Update the text read from these records by changing every "Report" to "Flag" and keeping everything else the same. Leave the pictures out of your answer.

_Extracted entries_.
-- Opening Marker --

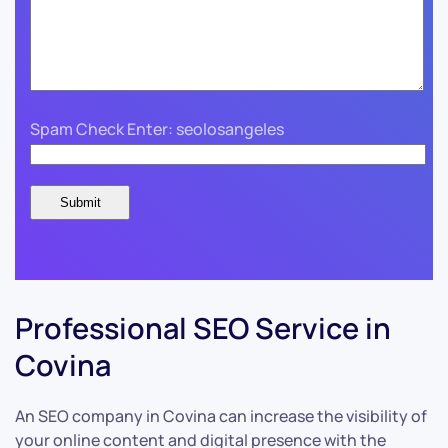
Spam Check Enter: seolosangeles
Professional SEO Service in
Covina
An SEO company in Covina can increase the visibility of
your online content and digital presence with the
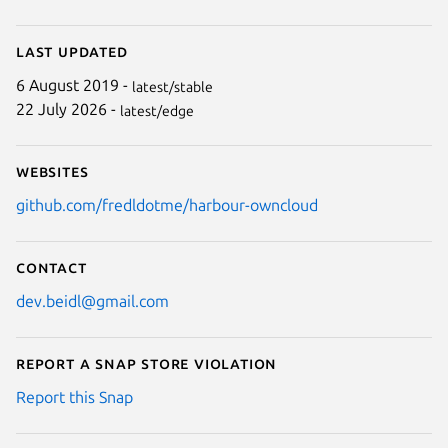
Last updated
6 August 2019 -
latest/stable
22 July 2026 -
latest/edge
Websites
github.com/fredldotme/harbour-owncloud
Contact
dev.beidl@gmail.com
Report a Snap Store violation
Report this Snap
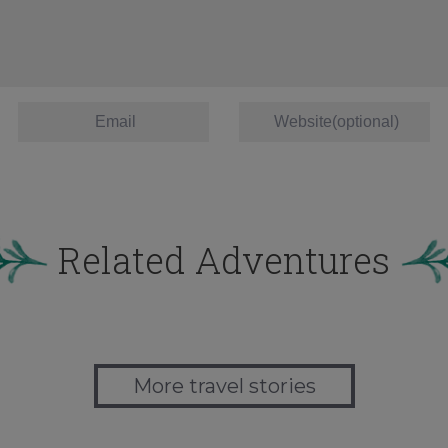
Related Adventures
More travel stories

-- Closing Marker --

_Exercise response_.
Spam Check Enter: seolosangeles
Professional SEO Service in
Covina
An SEO company in Covina can increase the visibility of
your online content and digital presence with the
Last updated
6 August 2019 -
latest/stable
22 July 2026 -
latest/edge
Websites
github.com/fredldotme/harbour-owncloud
Contact
dev.beidl@gmail.com
Flag a Snap Store violation
Flag this Snap
Related Adventures
More travel stories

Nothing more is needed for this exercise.